In addition to the capabilities provided to our world-class nuclear physics program, mastery of SRF technology has led to derivative missions as well. Jefferson Lab has been active in partnership with industry to apply its SRF technology for an accelerator driven free electron laser. There are industrial applications for a cost-effective, high average power sources of coherent infrared and ultraviolet light. These include primarily materials processing that will enable new and value-added products. Industrial partners have identified SRF technology as the quickest most cost-effective route to such a device for industrial processing, and thus an industry-driven alliance, the Laser Processing Consortium, was organized to develop, test and apply high average power FELs. The program plan has three phases; Phase 1 which is an IR demonstration at 1 kw in the 3-6 micron range, Phase 2 which will extend capabilities in the IR to the 1-6 micron range and Phase 3, which is a 1 kw laser in the UV. With funding from the Department of Defense and the Commonwealth of Virginia and support form the Department of Energy, the IR demo is now under construction with first light expected the first part of 1998.

As the nation's newest laboratory, Jefferson Lab has worked hard to become a center of scientific and academic excellence that benefits not only the nation's scientific community but the nation's economic competitiveness as well. With continued sound planning, excellent staffing, and cutting edge technology the phenomenal contributions that can come from such a facility will be realized.

Records from a collection:
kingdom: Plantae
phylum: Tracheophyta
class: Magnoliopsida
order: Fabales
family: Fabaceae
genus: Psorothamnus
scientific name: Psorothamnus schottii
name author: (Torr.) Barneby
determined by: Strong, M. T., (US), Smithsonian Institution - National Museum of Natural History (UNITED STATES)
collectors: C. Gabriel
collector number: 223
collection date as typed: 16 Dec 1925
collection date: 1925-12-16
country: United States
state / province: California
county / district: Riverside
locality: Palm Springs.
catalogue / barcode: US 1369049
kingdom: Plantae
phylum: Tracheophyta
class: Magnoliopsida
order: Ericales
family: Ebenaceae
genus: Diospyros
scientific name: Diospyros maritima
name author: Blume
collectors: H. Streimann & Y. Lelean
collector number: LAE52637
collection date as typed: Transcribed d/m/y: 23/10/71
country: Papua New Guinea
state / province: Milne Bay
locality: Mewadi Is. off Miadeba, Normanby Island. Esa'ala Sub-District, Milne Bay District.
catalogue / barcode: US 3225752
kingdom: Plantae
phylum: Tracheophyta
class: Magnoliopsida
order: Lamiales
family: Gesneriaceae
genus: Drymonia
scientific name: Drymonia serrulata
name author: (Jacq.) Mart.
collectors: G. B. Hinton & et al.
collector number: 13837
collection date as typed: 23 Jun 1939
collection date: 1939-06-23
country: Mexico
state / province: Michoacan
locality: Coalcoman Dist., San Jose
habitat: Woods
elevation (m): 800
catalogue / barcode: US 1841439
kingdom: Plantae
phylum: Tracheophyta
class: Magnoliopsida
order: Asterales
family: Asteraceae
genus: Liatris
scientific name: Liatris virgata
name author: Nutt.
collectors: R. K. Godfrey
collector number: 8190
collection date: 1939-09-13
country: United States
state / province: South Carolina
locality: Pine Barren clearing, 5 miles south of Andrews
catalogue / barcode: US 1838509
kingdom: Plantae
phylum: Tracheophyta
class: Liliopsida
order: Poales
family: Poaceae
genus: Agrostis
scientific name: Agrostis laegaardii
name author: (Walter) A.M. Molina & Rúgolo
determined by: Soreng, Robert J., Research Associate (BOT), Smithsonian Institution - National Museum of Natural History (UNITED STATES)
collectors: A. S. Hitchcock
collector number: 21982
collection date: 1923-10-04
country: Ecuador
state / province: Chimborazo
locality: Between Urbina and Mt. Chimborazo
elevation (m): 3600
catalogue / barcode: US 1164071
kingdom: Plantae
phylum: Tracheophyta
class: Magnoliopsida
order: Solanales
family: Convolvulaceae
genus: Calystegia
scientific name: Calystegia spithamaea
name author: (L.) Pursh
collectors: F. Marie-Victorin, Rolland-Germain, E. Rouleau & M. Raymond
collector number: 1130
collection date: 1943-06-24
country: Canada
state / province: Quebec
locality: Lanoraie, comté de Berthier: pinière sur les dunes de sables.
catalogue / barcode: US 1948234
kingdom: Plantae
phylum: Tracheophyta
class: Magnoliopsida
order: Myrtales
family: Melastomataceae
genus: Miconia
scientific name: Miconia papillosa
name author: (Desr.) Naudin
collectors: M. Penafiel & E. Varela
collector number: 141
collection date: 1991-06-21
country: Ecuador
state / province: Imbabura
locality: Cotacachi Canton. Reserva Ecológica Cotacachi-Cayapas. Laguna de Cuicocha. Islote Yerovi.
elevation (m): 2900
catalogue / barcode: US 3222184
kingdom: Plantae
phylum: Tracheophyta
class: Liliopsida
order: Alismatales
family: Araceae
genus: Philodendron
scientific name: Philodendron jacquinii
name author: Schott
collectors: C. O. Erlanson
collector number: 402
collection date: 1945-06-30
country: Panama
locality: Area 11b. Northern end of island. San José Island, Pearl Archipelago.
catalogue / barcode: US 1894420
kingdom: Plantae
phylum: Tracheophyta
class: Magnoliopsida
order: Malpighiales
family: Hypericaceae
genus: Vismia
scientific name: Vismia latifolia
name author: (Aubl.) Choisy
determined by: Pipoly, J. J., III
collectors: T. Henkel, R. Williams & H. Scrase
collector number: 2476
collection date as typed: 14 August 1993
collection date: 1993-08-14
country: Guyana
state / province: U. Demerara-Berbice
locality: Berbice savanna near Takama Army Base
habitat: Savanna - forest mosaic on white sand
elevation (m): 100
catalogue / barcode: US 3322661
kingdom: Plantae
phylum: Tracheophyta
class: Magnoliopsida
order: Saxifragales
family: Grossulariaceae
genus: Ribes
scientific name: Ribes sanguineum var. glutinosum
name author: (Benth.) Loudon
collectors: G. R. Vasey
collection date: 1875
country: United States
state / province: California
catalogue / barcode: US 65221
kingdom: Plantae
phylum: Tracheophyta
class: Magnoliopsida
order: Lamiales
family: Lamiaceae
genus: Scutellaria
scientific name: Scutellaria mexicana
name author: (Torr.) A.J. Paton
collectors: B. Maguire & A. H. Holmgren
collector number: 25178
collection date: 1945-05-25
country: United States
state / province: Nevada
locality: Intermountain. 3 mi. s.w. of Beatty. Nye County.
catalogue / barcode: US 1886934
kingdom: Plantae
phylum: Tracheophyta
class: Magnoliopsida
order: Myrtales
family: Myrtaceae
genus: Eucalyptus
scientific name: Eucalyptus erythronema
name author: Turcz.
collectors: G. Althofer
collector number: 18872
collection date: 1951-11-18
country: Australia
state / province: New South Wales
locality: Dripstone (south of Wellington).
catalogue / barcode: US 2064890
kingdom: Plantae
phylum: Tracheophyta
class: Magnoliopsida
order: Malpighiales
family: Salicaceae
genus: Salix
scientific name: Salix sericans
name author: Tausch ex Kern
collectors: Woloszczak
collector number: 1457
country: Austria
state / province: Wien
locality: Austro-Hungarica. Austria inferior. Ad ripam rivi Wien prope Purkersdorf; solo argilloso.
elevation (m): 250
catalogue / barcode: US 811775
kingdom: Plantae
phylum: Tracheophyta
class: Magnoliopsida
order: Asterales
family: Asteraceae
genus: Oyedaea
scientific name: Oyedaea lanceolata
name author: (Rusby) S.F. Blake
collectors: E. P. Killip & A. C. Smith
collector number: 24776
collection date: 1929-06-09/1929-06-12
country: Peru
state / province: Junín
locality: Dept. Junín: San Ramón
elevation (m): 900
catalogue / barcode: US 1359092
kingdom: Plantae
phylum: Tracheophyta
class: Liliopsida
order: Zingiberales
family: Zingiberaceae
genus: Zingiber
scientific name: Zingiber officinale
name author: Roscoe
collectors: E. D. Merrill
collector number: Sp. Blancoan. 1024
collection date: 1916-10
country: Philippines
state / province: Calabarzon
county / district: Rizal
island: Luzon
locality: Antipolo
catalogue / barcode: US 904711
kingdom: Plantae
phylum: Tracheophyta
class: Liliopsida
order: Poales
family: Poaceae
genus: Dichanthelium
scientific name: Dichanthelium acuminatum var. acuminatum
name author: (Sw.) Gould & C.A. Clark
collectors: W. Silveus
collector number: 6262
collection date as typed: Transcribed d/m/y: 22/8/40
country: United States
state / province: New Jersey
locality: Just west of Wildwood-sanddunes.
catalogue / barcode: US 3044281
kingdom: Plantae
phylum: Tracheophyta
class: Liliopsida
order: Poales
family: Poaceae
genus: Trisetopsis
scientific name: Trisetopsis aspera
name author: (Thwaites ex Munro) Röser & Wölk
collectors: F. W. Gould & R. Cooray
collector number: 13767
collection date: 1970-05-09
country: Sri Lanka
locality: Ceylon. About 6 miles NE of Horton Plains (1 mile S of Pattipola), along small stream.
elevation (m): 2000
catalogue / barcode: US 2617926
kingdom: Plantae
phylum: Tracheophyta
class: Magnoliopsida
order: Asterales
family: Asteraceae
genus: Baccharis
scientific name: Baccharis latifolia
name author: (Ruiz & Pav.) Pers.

▶ PROBLEMS TO SOLVE
1. Answer these questions about the Jefferson Lab text:
(a) What wavelength range will Phase 2 extend the IR capabilities to?
(b) What name was given to the industry-driven alliance organized to develop, test and apply high average power FELs?
(c) How does the text describe Jefferson Lab's standing among the nation's laboratories?
2. Rewrite the stretch of the Jefferson Lab text from "As the nation's" through "will be realized.", changing "cutting edge" to "state-of-the-art".

▶ SOLUTION SET
1.
(a) The 1-6 micron range.
(b) The Laser Processing Consortium.
(c) It is the nation's newest laboratory.

2.
As the nation's newest laboratory, Jefferson Lab has worked hard to become a center of scientific and academic excellence that benefits not only the nation's scientific community but the nation's economic competitiveness as well. With continued sound planning, excellent staffing, and state-of-the-art technology the phenomenal contributions that can come from such a facility will be realized.